- Text provided:

MLOps in Plain Words

Published in

Inside the Tech by SoftServe

9 min readJun 10, 2021

What is MLOps? Is it here to stay or just another trend to fade away? How has it changed the way ML projects are done?

SoftServe launched MLOps practice about two years ago as a reasonable response to the very same challenges, Data Scientists have been experiencing over and over while implementing different projects.

So far so good. So, in this article Volodymyr Solskyy, leader of MLOps practice, demonstrates why this new Ops is so to the point.

To start with, let’s take a look at the recent role of Machine Learning

Growing complexity of modern-day tasks has been exposing limitations of traditional Software Engineering for quite a while now, forcing us to search for new approaches. Machine Learning has already proven to be one of the best candidates for the job so far, with its ability to scale to the complexity without requiring extensive domain experience from ML engineers. This leads to some people naming ML as new Software Engineering or Software 2.0.

Sounds promising, yet it’s too early to state that we’ve got a silver bullet. Why?

To answer this question, we need to look holistically at the whole process of applying ML to meet particular objective or to address a problem.

There is misperception that Machine Learning is all about model training and tuning. Well, not really, in fact it’s just a small piece of a larger puzzle. To deliver value from Machine Learning multiple steps must be taken, generally grouped in two phases:

Model development — starts with data ingestion, then data analysis, feature crafting and model creation.
Model serving — is needed to make your model useful. It involves ingesting new, previously unseen data that needs to be validated against your existing model pipelines.

[Lines of data]
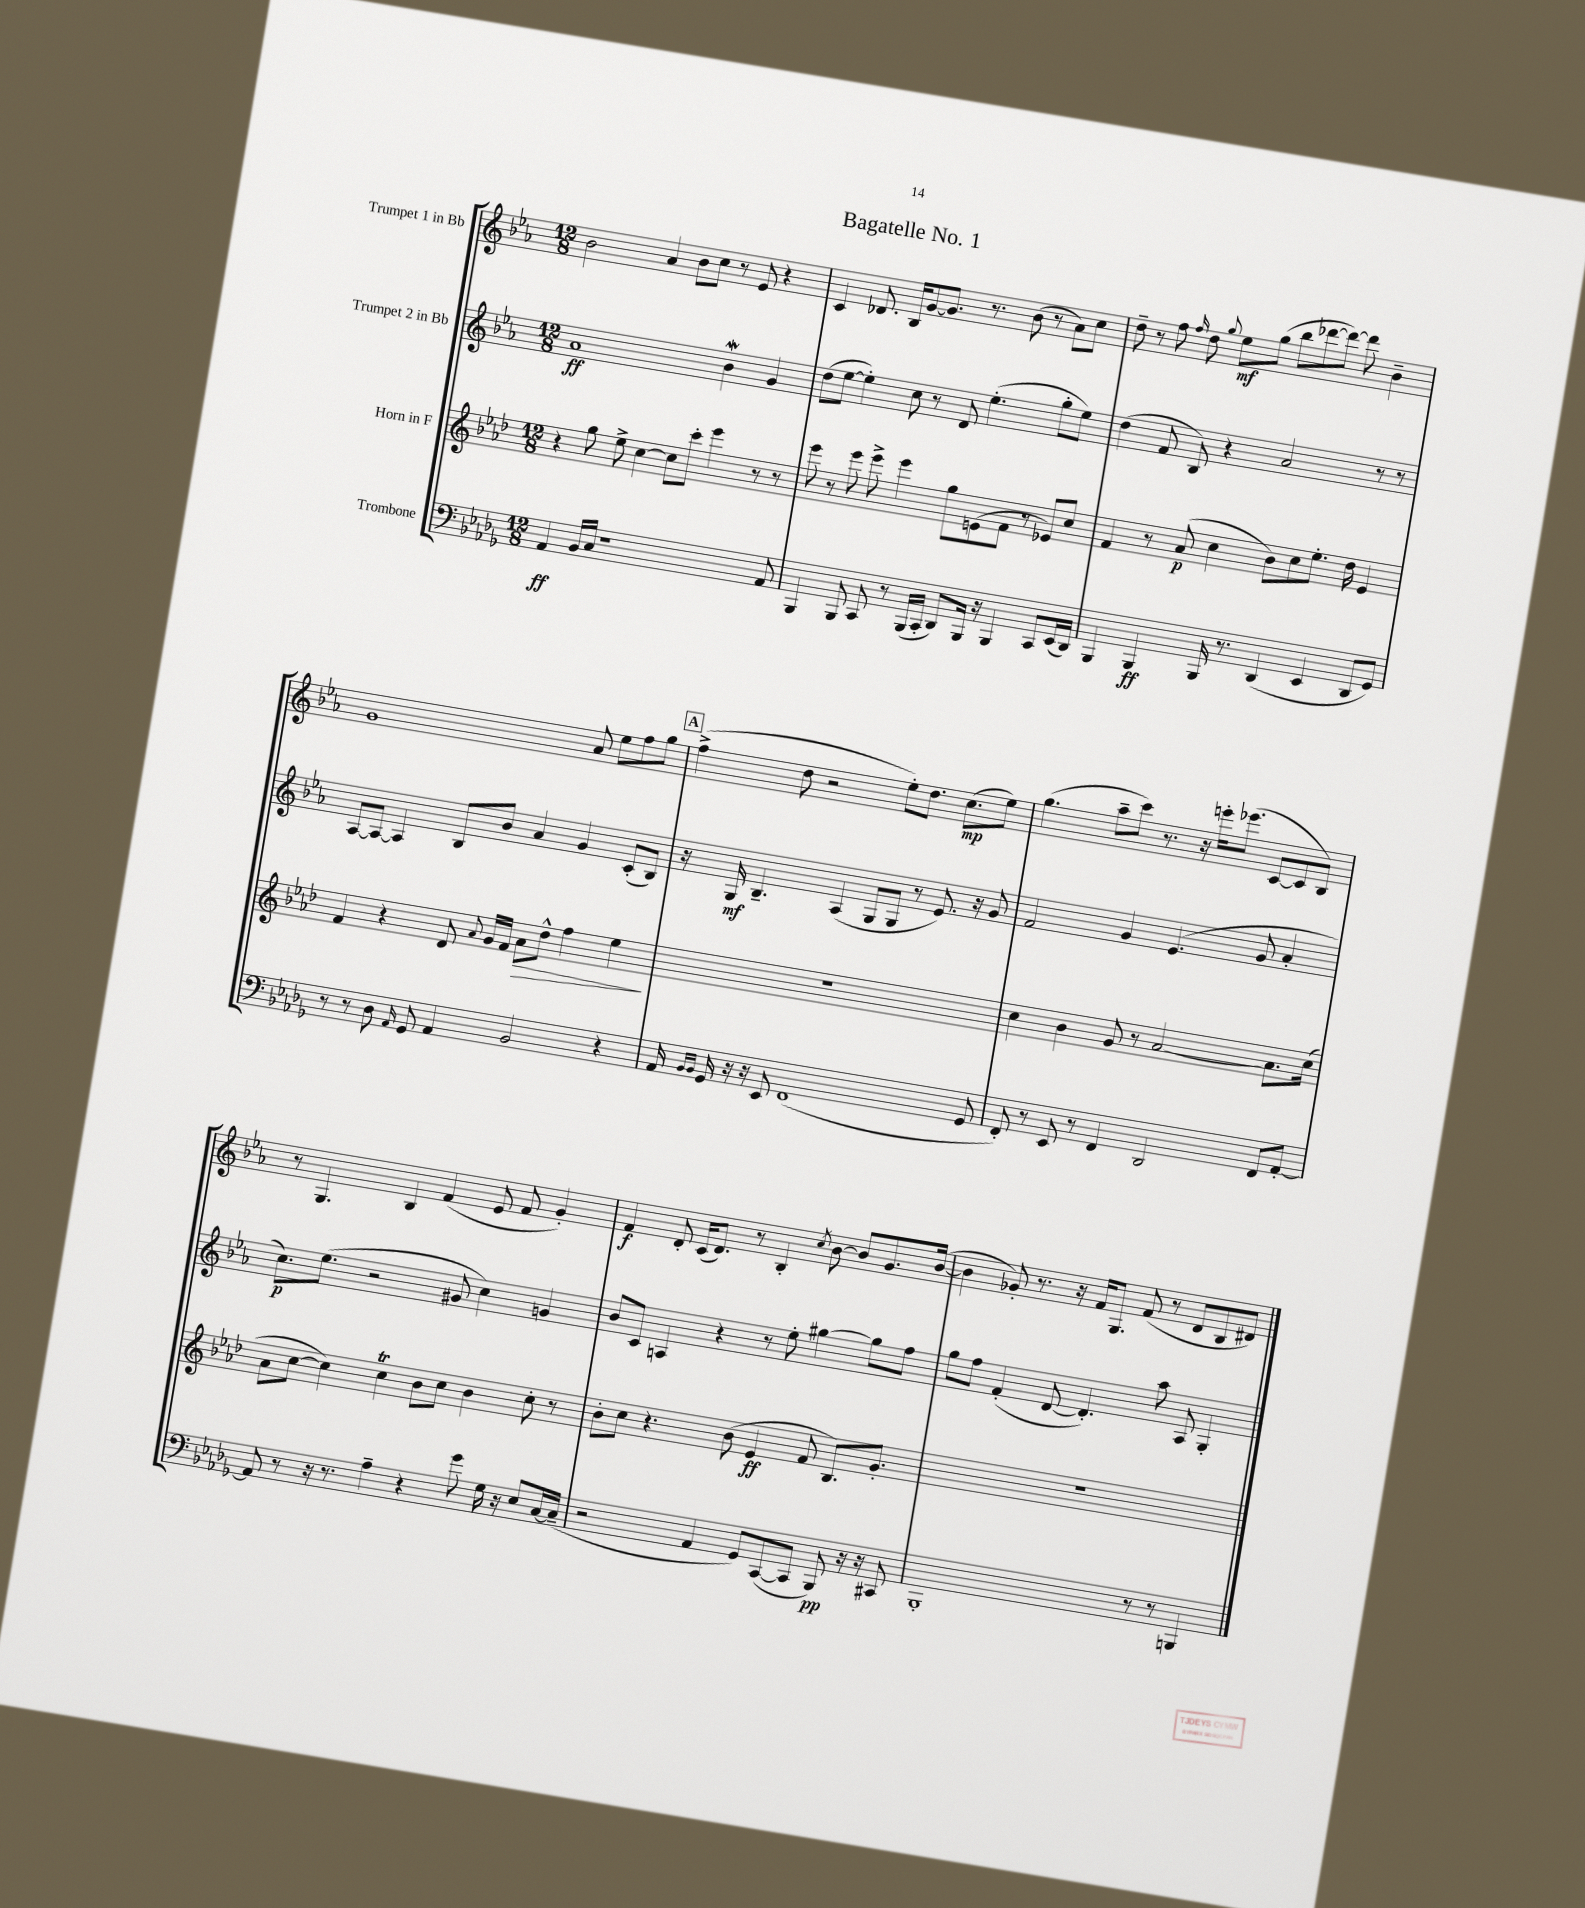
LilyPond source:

\header { title = "Bagatelle No. 1" }
<<
\new StaffGroup <<
\new Staff = "s0" \with { instrumentName = "Trumpet 1 in Bb" } {
    \clef treble \key ees \major \numericTimeSignature \time 12/8
    \autoBeamOff bes'2 aes'4 bes'8[ c''8] r8 ees'8 r4 |
    c'4 des'8. bes16[ g'8~ g'8.] r8. bes'8( r8 aes'8[) c''8] |
    d''8-- r8 f''8 \grace { f''16 } d''8 \appoggiatura { g''8 } ees''8[\mf g''8]( bes''8[ des'''8~ des'''8]~) des'''8 bes'4-- |
    g'1 aes'8 ees''8[ f''8 g''8] |
    \mark \markup { \box "A" } f''4->( d''8 r2 ees''8[-.) d''8.] c''8.[\mp( ees''8]) |
    g''4.( aes''8[-- c'''8]) r8. r16 e'''16[-. ees'''8.]( c'8[~ c'8 bes8]) |
    r8 g4. bes4 f'4( ees'8 f'8 g'4-.) |
    f'4\f d'8-. c'16[( d'8.]) r8 bes4-. \acciaccatura { c''8 } bes'8~ bes'8[ g'8. bes'16]~( |
    bes'4 ges'8-.) r8. r16 f'16[ g8.] f'8( r8 d'8[ bes8 dis'8]) \bar "|." |
}
\new Staff = "s1" \with { instrumentName = "Trumpet 2 in Bb" } {
    \clef treble \key ees \major \numericTimeSignature \time 12/8
    \autoBeamOff aes'1\ff bes'4\mordent g'4 |
    d''8[( ees''8]~ ees''4-.) c''8 r8 d'8 ees''4.-.( g''8[-. ees''8]) |
    d''4( f'8 bes8) r4 aes'2 r8 r8 |
    aes8[~ aes8]~ aes4 bes8[ bes'8] aes'4 g'4 c'8[-.( bes8]) |
    \mark \markup { \box "A" } r16 g16\mf bes4.-- aes4( g8[ g8] r8 ees'8.) r16 g'8 |
    f'2 g'4 ees'4.( g'8 aes'4-. |
    c''8.[\p) ees''8.]( r2 gis'8 c''4) g'4 |
    bes'8[ c'8] a4 r4 r8 ees''8-. gis''4~ gis''8[ f''8] |
    g''8[ f''8] f'4-.( d'8~ d'4.-.) aes''8 aes8 g4-. \bar "|." |
}
\new Staff = "s2" \with { instrumentName = "Horn in F" } {
    \clef treble \key aes \major \numericTimeSignature \time 12/8
    \autoBeamOff r4 g''8 ees''8-> c''4~ c''8[ c'''8]-. ees'''4 r8 r8 |
    ees'''8 r8 ees'''8 ees'''8-> ees'''4 g''8[ e'8( f'8] r8 ees'8[) c''8] |
    f'4 r8 aes'8\p( c''4 bes'8[) c''8 ees''8.]-. des''16 ees'4 |
    f'4 r4 des'8 \appoggiatura { aes'8 } g'16[ f'16] aes'8[\> des''8]-^ f''4 ees''4\! |
    \mark \markup { \box "A" } R1. |
    c''4 bes'4 g'8 r8 aes'2~ aes'8.[ c''16]( |
    aes'8[ c''8]~ c''4) c''4\trill bes'8[ c''8] bes'4 c''8-. r8 |
    bes'8[-. c''8] r4. bes'8( ees'4\ff f'8 bes8.[) g'8.]-. |
    R1. \bar "|." |
}
\new Staff = "s3" \with { instrumentName = "Trombone" } {
    \clef bass \key des \major \numericTimeSignature \time 12/8
    \autoBeamOff aes,4\ff bes,16[ c16] r1 aes,8 |
    bes,,4 bes,,8 c,8 r8 bes,,16[( c,16]-. des,8[) bes,,16] r16 bes,,4 c,8[ ees,16( des,16]) |
    bes,,4 bes,,4\ff bes,,16 r8. des,4( ees,4 des,8[ ges,8]) |
    r8 r8 des8 \grace { aes,16 } ges,8 aes,4 bes,2 r4 |
    \mark \markup { \box "A" } aes,16 \grace { bes,16[ bes,16] } ges,16 r16 r16 ees,8 f,1( ges,8 |
    f,8-.) r8 ees,8 r8 f,4 des,2 f,8[ aes,8]~-. |
    aes,8 r8 r16 r8. aes4-- r4 ges'8 ges16 r16 ees8[ c16~ c16]--( |
    r2 aes,4 ges,8[) c,8~( c,8] bes,,8\pp) r16 r16 cis,8 |
    bes,,1-. r8 r8 b,,4 \bar "|." |
}
>>
>>
\layout { \context { \Score \remove "Bar_number_engraver" } }
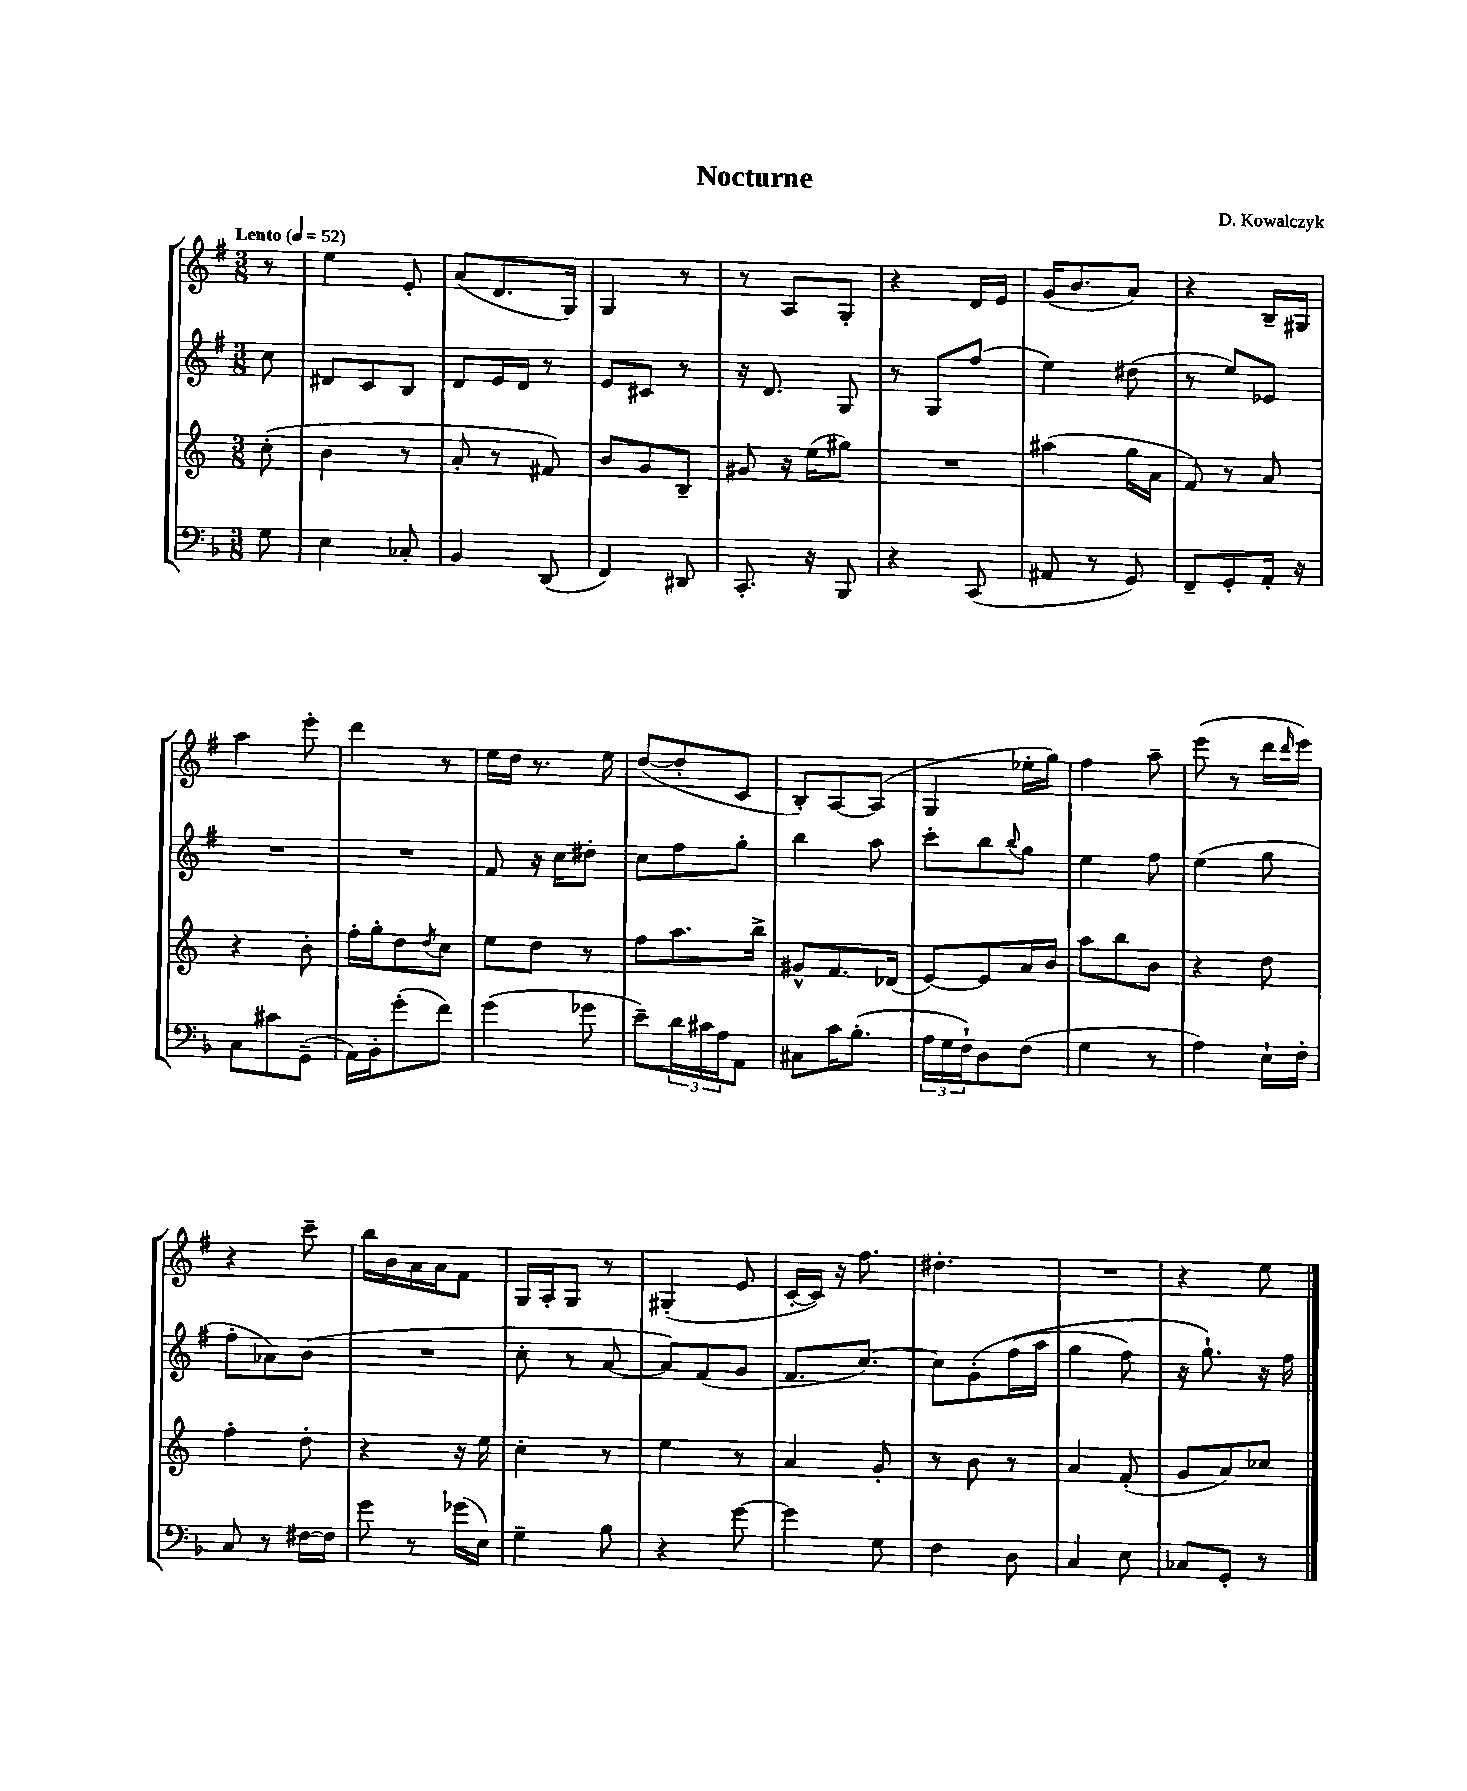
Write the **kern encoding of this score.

**kern	**kern	**kern	**kern
*staff4	*staff3	*staff2	*staff1
*clefF4	*clefG2	*clefG2	*clefG2
*k[b-]	*k[]	*k[f#]	*k[f#]
*M3/8	*M3/8	*M3/8	*M3/8
*MM52	*MM52	*MM52	*MM52
8G\	(8cc'\	8cc\	8r
=	=	=	=
4E\	4b\	8d#/L	4ee\
.	.	8c/	.
8C-'/	8r	8B/J	8e'/
=	=	=	=
4BB-/	8a'/	8d/L	(8a/L
.	8r	16e/L	8.d/
.	.	16d/JJ	.
(8DD/	8f#/)	8r	.
.	.	.	16G/Jk)
=	=	=	=
4FF/)	8b/L	8e/L	4G/
.	8g/	8c#/J	.
8DD#/	8B~/J	8r	8r
=	=	=	=
8.CC'/	8g#/	16r	8r
.	.	8.d/	.
.	16r	.	8A/L
16r	(16ee\LK	.	.
8BBB-/	8gg#\J)	8G/	8G'/J
=	=	=	=
4r	4.r	8r	4r
.	.	8G/L	.
(8CC/	.	(8ff#/J	16d/LL
.	.	.	16e/JJ
=	=	=	=
8AA#/	(4aa#\	4ee\)	(16g/LK
.	.	.	8.b/
8r	.	.	.
8GG/)	16gg\LL	(8dd#\	8a/J)
.	16a\JJ	.	.
=	=	=	=
8FF~/L	8f/)	8r	4r
8GG'/	8r	8ee/L)	.
16AA'/Jk	8a/	8e-/J	16B~/LL
16r	.	.	16G#/JJ
=	=	=	=
8C\L	4r	4.r	4aa\
8c#\	.	.	.
(8GG~\J	8b'\	.	8eee'\
=	=	=	=
16AA\LL)	16ff'\LL	4.r	4ddd\
16BB-'\J	16gg'\J	.	.
(8g'\	8dd\	.	.
.	8qdd/	.	.
8f\J)	8cc\J	.	8r
=	=	=	=
(4g\	8ee\L	8f#/	16ee\LL
.	.	.	16dd\JJ
.	8dd\J	16r	8.r
.	.	16cc\LK	.
8g-\	8r	8dd#'\J	.
.	.	.	16ee\
=	=	=	=
8e~\L)	8ff\L	8cc\L	([8dd/L
24d\L	8.aa\	8ff#\	8dd'/]
24c#\	.	.	.
24A\J	.	.	.
8AA\J	.	8gg'\J	8c/J
.	16bb^\Jk	.	.
=	=	=	=
8C#\L	8g#^^/L	4bb\	8B'/L)
16c\K	8.f/	.	[8A/
(8.B-'\J	.	.	.
.	.	8aa\	(8A/]J
.	(16d-/Jk	.	.
=	=	=	=
24A\LL	[8e/L)	8ccc'\L	4G/
24G\	.	.	.
24F`\J)	.	.	.
8D\	8e/]	8bb\	.
.	.	8qqbb/	.
(8F\J	16a/L	8gg\J	16ee-'\LL
.	16b/JJ	.	16gg\JJ)
=	=	=	=
4G\	8aa\L	4ee\	4ff#\
.	8bb\	.	.
8r	8b\J	8ff#\	8aa~\
=	=	=	=
4A\)	4r	(4ee\	(8eee\
.	.	.	8r
16E`\LL	8dd\	8gg\	16ddd\LL
.	.	.	16qqddd/
16F'\JJ	.	.	16eee\JJ)
=	=	=	=
8C/	4ff'\	8ff#'\L	4r
8r	.	8a-\)	.
[16F#\LL	8dd'\	(8b\J	8ccc~\
16F#\]JJ	.	.	.
=	=	=	=
8g\	4r	4.r	16bb\LL
.	.	.	16b\
8r	.	.	16a\
.	.	.	16a\J
(16g-\LL	16r	.	8f#\J
16E\JJ)	16ee\	.	.
=	=	=	=
4G~\	4cc'\	8cc'\	16G/LL
.	.	.	16A'/J
.	.	8r	8G/J
8B-\	8r	[8a/	8r
=	=	=	=
4r	4ee\	8a/]L)	(4G#'/
.	.	(8f#/	.
[8g\	8r	8g/J	8e/
=	=	=	=
4g\]	4a/	8.f#/L	[16c'/LL
.	.	.	16c/]JJ)
.	.	.	16r
.	.	[8.cc/J)	8.ff#\
8G\	8g'/	.	.
=	=	=	=
4F\	8r	8cc\]L	4.dd#'\
.	8b\	&(8g'\	.
8D\	8r	(16ff#\L	.
.	.	16aa\JJ	.
=	=	=	=
4C/	4a/	4gg\	4.r
8E\	(8f'/	8ff#\)	.
=	=	=	=
8C-/L	8g/L	16r	4r
.	.	8.gg`\&)	.
8GG'/J	8a/)	.	.
8r	8cc-/J	16r	8ee\
.	.	16ff#\	.
==	==	==	==
*-	*-	*-	*-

- Goal:
Revise the passage of the MLOps article that begins at the words "Model serving —" and stops after "existing model pipelines.", replacing "pipelines" with "workflows". None of the material is needed here.

- Correct answer:
Model serving — is needed to make your model useful. It involves ingesting new, previously unseen data that needs to be validated against your existing model workflows.